**TEXTE À ANALYSER**.
%%

Good Boy de Ben Leonberg
CRITIQUE NOUVEAUTÉS
Thibault Jeanroy
11/5/20253 min read
On n'avait finalement pas tout fait avec le paranormal
En voilà une proposition originale pour Halloween, du paranormal certes, mais le fait que le héros soit un chien (le propre chien de Ben Leonberg par ailleurs), est un sacré parti pris... Parce que finalement de la nouveauté c'est précisément ce qui manquait au cinéma d'épouvante, sachant que le mois dernier, le dernier volet Conjuring sortait sur nos écrans et que dans la foulée, une série était lancée pour HBO Max....
Bref ! Good Boy, c'est tout simplement un chien, le fidèle compagnon d'un protagoniste qui déménage dans la maison de son grand-père, et qui va repérer la présence maléfique, essayant au passage de sauver son maître victime d'une certaine détresse psychologique et qui ne se rend compte de rien.

%%

**LIGNES DE DONNÉES**.

%%

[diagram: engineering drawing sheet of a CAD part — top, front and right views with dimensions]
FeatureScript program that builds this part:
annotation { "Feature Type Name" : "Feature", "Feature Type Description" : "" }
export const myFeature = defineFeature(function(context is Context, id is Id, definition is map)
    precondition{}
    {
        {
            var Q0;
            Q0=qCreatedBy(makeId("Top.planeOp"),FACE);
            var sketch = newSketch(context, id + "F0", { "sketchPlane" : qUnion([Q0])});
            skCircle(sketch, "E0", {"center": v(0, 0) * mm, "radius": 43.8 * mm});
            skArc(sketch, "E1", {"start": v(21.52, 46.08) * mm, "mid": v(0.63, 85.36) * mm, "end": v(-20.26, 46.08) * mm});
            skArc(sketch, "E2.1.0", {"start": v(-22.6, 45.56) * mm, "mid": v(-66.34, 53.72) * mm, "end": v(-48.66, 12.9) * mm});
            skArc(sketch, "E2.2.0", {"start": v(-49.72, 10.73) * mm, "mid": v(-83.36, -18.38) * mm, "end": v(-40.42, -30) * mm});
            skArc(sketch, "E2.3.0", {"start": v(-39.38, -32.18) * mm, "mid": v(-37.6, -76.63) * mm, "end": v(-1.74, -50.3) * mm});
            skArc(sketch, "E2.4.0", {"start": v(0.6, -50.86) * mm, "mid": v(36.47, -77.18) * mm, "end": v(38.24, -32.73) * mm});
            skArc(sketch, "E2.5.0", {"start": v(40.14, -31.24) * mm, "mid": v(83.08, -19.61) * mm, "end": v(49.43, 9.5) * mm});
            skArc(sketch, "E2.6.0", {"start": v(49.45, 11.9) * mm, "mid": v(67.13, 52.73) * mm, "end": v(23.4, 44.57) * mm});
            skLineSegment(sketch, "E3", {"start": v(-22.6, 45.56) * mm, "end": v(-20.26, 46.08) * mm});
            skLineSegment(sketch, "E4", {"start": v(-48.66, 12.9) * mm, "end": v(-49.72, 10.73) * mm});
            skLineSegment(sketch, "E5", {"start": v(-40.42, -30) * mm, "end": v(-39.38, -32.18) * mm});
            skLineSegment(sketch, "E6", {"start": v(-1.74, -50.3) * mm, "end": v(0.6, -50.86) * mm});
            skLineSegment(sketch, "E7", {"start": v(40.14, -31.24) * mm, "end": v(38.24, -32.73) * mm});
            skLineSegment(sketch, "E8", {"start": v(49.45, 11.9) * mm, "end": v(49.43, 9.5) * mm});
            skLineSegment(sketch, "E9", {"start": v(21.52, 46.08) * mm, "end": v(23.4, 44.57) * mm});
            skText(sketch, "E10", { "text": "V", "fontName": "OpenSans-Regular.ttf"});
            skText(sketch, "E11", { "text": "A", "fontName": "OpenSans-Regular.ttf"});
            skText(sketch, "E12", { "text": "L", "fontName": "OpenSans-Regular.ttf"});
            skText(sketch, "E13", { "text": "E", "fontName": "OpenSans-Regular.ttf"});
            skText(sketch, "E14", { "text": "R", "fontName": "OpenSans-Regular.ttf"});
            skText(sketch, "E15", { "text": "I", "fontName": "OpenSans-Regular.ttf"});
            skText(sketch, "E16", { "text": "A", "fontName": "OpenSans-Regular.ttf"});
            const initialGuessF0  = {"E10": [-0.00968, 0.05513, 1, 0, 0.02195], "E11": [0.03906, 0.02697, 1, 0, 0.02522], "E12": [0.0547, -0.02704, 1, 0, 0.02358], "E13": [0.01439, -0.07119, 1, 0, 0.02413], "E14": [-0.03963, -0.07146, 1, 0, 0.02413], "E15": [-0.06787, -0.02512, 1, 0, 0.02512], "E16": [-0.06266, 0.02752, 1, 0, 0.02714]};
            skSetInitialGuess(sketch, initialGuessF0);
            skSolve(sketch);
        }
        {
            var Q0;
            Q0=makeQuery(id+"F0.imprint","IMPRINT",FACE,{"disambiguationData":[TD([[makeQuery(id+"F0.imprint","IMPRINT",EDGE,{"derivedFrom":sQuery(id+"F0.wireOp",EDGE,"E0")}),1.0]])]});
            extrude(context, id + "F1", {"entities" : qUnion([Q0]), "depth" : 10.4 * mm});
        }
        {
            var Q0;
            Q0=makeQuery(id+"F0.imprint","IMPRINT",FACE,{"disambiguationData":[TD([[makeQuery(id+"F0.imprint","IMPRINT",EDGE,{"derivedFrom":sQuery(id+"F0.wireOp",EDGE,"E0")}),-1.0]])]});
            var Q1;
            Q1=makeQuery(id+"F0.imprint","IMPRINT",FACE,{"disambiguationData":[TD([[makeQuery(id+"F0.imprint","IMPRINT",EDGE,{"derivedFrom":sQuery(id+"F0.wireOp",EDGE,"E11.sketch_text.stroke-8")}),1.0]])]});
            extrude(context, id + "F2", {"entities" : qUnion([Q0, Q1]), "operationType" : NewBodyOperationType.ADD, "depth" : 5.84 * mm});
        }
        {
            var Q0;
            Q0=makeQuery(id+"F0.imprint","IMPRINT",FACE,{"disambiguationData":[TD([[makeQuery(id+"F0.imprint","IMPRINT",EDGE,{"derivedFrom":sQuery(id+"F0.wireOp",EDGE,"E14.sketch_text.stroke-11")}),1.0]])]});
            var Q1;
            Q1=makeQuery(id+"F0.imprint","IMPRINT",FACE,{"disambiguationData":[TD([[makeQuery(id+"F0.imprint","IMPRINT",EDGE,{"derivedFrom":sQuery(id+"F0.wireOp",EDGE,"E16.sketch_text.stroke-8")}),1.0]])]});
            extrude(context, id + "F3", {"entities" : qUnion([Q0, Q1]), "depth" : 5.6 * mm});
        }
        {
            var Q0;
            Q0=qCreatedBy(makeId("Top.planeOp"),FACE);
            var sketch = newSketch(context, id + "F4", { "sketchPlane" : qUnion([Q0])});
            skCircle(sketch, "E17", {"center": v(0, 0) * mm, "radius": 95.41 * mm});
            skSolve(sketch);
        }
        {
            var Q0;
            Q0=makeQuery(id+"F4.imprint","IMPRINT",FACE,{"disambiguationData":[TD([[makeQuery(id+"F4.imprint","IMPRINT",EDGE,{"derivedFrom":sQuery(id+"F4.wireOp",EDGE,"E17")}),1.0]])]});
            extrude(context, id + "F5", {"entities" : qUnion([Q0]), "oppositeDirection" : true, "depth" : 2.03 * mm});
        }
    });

%%

**ACTIONS À RÉALISER**.
(1) Pour chacune des affirmations suivantes, indiquez si elle concorde avec la critique de Good Boy : répondez par oui ou par non, puis citez à l'identique les mots du texte qui tranchent. (a) Le héros du film est le propre chien de Ben Leonberg. (b) Le protagoniste emménage dans la maison de son père. (c) Le maître du chien remarque la présence maléfique.
(2) Extrayez de la critique de Good Boy le passage compris entre « Good Boy de » et « pour HBO Max.... », bornes incluses.
(3) Rédigez la suite de la critique de Good Boy après sa dernière phrase.

**RÉPONSES AUX TÂCHES**.
(1)
(a) Oui : « le héros soit un chien (le propre chien de Ben Leonberg par ailleurs) ».
(b) Non : « qui déménage dans la maison de son grand-père ».
(c) Non : « et qui ne se rend compte de rien ».

(2)
Good Boy de Ben Leonberg
CRITIQUE NOUVEAUTÉS
Thibault Jeanroy
11/5/20253 min read
On n'avait finalement pas tout fait avec le paranormal
En voilà une proposition originale pour Halloween, du paranormal certes, mais le fait que le héros soit un chien (le propre chien de Ben Leonberg par ailleurs), est un sacré parti pris... Parce que finalement de la nouveauté c'est précisément ce qui manquait au cinéma d'épouvante, sachant que le mois dernier, le dernier volet Conjuring sortait sur nos écrans et que dans la foulée, une série était lancée pour HBO Max....

(3)
Un potentiel vraiment assumé et bien exploité
Hormis le fait que ça ait du potentiel sur papier, à l'écran la démarche et la volonté de ne se fier qu'au point de vue du chien et à ce qu'il ressent est complètement aboutie! Pas une seule fois, à quelques plans près nous ne voyons le visage du seul être humain qui figure dans ces 1 h 20 de long-métrage. La caméra de Ben Leonberg est toujours à hauteur de l'animal, et par des astuces judicieusement trouvés, on compatit à la détresse de l'animal.
En tant que tel, le scénario n'a rien de très intéressant à nous raconter (le réalisateur est aussi co-scénariste), mais la mise en scène est ici le plus important et le plus réussi, et mieux encore du suspens arrive à se créer, une atmosphère tangible règne dès le début, et pourtant pas de recours à des jumpscares évidemment milles fois ces dernières années, pas non plus de faux moments de frayeurs pour stimuler un spectateur frileux, simplement des prises de vue bien pensées dans tout l'intérieur de la maison, et en extérieur . Parce que finalement le mal rôde un peu partout.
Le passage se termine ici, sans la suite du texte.